Selected excerpt:
SOS: Save Our (mud) Shrimps

Moving out of your parent’s house for the first time is not an easy thing to do. Especially if you move all the way across the country! But two weeks into my OSG Summer Scholars internship and I know I’m doing the right thing for myself. I’m excited to work live and in person with the animals and people that I’ve been working with for over a year. This summer I’m working on another piece of the 10+ year project trying to understand the relationship between a native burrowing mud shrimp, Upogebia pugettensis, and it’s invasive parasitic isopod, Orthione griffenis. Upogebia pugettensis populations up and down the west coast have drastically declined, with some local extinctions in California. Collapses in mud shrimp populations have been associated with infestations of Orthione and former pesticide use from oyster farmers.

Looking for juvenile mud shrimp in the lab (May 2021)

After taking a week to drive from North Georgia to the Oregon coast, I jumped right into my work duties. My lab partner, Joshua (an Oregon State REU intern), and I get the privilege of doing field and lab work this summer. Some of our field work includes trudging out onto the mudflats behind Hatfield Marine Science Center at low tides. On the mudflat, we take cores and sieve them down to collect the mud shrimp. We also get to bike out onto the fishing pier next to the Yaquina Bay Bridge after dark during high tides. On the pier, we are doing plankton tows, which are conical fine-mesh nets with a cod end that traps critters that are riding the incoming tides into the bay. Back in the lab, we sort and analyze the mud shrimp and the plankton tows. The mud shrimp are analyzed based on aspects like species, sex, carapace length, infested with Orthione, size of Orthione, and other important factors. The plankton tows get analyzed for juvenile mud shrimp (both Upogebia and Neotrypea) and Orthione cryptoniscans (one of the larval stages of Orthione).

Exercise instructions:
• a. Translate this sentence from the mud shrimp post into Spanish: "Upogebia pugettensis populations up and down the west coast have drastically declined, with some local extinctions in California."
• b. Answer these questions using the mud shrimp post:
(i) What is the scientific name of the invasive parasitic isopod?
(ii) How long did the drive from North Georgia to the Oregon coast take?
(iii) Where are the plankton tows done?
• c. Write out the part of the mud shrimp post from "SOS: Save Our" up to and including "from oyster farmers.", without any changes.

Collected data:
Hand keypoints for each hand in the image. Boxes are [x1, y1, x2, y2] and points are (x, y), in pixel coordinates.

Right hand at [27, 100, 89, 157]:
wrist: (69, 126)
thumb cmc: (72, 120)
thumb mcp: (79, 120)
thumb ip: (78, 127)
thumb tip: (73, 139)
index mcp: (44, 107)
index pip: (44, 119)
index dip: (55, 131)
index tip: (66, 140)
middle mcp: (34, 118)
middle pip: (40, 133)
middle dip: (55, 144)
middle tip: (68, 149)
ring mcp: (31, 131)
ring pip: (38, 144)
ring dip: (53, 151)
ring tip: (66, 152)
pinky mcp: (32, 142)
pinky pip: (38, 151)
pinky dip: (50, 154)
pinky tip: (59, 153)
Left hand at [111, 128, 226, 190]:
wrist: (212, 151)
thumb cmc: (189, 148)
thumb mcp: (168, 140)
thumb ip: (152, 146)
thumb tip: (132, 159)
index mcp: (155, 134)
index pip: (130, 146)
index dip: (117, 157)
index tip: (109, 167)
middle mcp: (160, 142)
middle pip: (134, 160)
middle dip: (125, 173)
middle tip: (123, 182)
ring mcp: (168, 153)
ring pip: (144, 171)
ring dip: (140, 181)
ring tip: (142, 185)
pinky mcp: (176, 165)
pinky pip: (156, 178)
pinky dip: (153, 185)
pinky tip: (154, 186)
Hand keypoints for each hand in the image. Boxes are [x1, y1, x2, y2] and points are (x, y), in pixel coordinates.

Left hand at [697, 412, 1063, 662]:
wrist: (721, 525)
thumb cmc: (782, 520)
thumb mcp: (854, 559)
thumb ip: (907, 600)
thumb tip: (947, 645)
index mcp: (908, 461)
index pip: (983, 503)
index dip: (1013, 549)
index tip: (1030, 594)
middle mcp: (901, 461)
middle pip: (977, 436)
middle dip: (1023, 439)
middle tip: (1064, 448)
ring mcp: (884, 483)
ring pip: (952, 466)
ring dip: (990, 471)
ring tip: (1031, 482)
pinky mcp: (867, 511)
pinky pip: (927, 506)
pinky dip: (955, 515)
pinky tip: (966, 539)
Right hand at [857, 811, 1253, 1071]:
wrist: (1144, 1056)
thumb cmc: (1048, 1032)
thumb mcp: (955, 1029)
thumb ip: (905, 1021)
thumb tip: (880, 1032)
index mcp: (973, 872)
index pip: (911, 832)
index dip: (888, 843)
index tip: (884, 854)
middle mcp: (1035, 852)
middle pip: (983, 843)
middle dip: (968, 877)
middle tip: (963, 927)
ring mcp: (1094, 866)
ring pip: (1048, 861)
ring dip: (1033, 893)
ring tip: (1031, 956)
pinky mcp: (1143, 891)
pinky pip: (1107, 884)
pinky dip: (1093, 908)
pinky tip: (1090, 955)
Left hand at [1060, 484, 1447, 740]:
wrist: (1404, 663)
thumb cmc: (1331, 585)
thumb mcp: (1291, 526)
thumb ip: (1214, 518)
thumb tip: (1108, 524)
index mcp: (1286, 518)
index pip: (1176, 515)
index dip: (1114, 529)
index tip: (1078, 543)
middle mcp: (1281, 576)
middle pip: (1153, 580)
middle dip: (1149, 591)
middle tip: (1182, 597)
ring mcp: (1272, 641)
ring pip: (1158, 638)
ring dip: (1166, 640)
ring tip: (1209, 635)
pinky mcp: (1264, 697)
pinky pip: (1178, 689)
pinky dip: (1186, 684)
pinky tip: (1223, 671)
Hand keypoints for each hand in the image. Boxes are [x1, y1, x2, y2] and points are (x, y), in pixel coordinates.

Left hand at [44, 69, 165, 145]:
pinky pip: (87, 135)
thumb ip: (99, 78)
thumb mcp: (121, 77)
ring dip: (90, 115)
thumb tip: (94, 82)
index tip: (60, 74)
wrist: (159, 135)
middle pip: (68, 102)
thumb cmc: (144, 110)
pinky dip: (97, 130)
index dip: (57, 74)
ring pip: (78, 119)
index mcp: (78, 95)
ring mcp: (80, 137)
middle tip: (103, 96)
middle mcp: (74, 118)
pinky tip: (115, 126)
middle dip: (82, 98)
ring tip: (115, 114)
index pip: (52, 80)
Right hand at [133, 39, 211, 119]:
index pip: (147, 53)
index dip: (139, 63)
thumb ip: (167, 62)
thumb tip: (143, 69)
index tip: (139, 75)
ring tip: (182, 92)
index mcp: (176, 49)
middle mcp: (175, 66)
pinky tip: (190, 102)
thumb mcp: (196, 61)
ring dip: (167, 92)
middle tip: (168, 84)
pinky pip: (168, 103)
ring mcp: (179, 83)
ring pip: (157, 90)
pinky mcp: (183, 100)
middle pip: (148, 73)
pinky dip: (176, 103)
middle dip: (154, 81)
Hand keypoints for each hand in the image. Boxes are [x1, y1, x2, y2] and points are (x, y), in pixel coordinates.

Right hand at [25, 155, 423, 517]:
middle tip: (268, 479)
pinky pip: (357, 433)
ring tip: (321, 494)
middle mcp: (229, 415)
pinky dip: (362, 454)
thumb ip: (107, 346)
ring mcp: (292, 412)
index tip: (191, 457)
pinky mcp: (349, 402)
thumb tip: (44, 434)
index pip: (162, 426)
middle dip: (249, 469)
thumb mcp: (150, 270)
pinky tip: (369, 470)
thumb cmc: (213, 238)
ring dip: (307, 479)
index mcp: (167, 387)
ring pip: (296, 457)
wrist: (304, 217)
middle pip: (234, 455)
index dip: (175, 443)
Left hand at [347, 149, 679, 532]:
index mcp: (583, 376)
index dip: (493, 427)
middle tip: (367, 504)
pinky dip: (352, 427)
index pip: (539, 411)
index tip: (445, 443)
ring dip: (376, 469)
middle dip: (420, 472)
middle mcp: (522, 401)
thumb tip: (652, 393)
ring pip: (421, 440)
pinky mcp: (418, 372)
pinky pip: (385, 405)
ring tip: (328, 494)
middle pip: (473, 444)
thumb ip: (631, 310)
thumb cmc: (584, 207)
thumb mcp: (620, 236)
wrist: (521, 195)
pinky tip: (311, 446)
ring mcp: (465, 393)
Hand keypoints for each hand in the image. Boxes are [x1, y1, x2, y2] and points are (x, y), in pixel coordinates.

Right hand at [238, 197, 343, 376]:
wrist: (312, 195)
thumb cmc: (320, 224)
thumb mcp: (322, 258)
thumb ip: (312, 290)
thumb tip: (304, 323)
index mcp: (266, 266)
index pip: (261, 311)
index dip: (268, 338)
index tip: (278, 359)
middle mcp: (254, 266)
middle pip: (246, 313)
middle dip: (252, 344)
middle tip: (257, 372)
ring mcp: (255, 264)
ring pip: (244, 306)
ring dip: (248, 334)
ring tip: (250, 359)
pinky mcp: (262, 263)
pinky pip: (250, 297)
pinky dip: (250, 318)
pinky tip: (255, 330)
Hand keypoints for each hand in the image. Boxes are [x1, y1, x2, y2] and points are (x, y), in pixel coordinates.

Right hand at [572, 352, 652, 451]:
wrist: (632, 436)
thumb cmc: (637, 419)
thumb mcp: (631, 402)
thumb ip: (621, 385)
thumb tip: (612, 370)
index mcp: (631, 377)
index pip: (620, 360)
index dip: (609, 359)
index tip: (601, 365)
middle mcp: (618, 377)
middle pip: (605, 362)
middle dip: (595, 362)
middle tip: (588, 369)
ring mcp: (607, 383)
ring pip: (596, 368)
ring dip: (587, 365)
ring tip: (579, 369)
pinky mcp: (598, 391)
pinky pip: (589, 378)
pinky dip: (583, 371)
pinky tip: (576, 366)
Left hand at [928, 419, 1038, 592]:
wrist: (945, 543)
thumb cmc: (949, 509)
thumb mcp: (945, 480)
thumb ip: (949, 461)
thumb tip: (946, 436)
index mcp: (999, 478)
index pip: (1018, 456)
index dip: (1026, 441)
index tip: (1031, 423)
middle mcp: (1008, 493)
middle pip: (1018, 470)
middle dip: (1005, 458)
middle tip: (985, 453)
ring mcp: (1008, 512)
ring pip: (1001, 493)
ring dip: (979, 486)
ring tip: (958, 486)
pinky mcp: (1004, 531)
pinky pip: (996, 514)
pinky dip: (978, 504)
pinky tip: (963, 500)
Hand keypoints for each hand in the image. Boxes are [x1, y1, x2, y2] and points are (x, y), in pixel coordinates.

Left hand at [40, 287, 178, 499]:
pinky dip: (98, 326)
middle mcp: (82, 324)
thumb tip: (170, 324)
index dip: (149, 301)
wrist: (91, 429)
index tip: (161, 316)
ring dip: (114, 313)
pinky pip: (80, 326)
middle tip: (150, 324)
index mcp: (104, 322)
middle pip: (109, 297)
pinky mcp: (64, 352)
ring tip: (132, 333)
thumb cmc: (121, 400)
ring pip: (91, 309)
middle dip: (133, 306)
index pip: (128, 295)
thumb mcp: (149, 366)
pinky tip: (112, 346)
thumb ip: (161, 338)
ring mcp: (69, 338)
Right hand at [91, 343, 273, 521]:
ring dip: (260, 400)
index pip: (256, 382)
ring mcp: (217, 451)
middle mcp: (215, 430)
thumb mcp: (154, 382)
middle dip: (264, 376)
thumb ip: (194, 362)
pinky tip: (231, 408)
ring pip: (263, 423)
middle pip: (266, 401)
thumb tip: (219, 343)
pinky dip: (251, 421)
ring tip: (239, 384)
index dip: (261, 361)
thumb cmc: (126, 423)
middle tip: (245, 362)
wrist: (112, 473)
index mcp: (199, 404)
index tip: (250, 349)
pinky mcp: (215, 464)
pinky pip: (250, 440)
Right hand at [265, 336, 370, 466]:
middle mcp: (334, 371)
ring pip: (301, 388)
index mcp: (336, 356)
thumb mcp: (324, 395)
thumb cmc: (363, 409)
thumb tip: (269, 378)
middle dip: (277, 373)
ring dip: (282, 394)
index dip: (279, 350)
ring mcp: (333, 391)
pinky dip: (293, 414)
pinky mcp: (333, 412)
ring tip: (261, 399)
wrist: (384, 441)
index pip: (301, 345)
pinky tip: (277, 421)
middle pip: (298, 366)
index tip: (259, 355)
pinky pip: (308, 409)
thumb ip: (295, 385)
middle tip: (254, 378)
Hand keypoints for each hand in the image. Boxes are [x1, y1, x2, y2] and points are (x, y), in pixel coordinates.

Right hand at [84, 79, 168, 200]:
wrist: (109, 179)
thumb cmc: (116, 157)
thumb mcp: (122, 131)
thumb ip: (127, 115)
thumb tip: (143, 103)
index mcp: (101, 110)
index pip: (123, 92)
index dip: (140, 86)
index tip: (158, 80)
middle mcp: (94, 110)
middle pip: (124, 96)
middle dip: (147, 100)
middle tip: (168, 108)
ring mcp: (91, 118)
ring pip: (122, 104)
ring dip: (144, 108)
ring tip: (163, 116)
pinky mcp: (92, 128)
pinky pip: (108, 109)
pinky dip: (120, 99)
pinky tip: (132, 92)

Completed exercise:
• a. Las poblaciones de Upogebia pugettensis a lo largo de la costa oeste han disminuido drásticamente, con algunas extinciones locales en California.

• b.
(i) Orthione griffenis.
(ii) A week.
(iii) On the fishing pier next to the Yaquina Bay Bridge.

• c.
SOS: Save Our (mud) Shrimps

Moving out of your parent’s house for the first time is not an easy thing to do. Especially if you move all the way across the country! But two weeks into my OSG Summer Scholars internship and I know I’m doing the right thing for myself. I’m excited to work live and in person with the animals and people that I’ve been working with for over a year. This summer I’m working on another piece of the 10+ year project trying to understand the relationship between a native burrowing mud shrimp, Upogebia pugettensis, and it’s invasive parasitic isopod, Orthione griffenis. Upogebia pugettensis populations up and down the west coast have drastically declined, with some local extinctions in California. Collapses in mud shrimp populations have been associated with infestations of Orthione and former pesticide use from oyster farmers.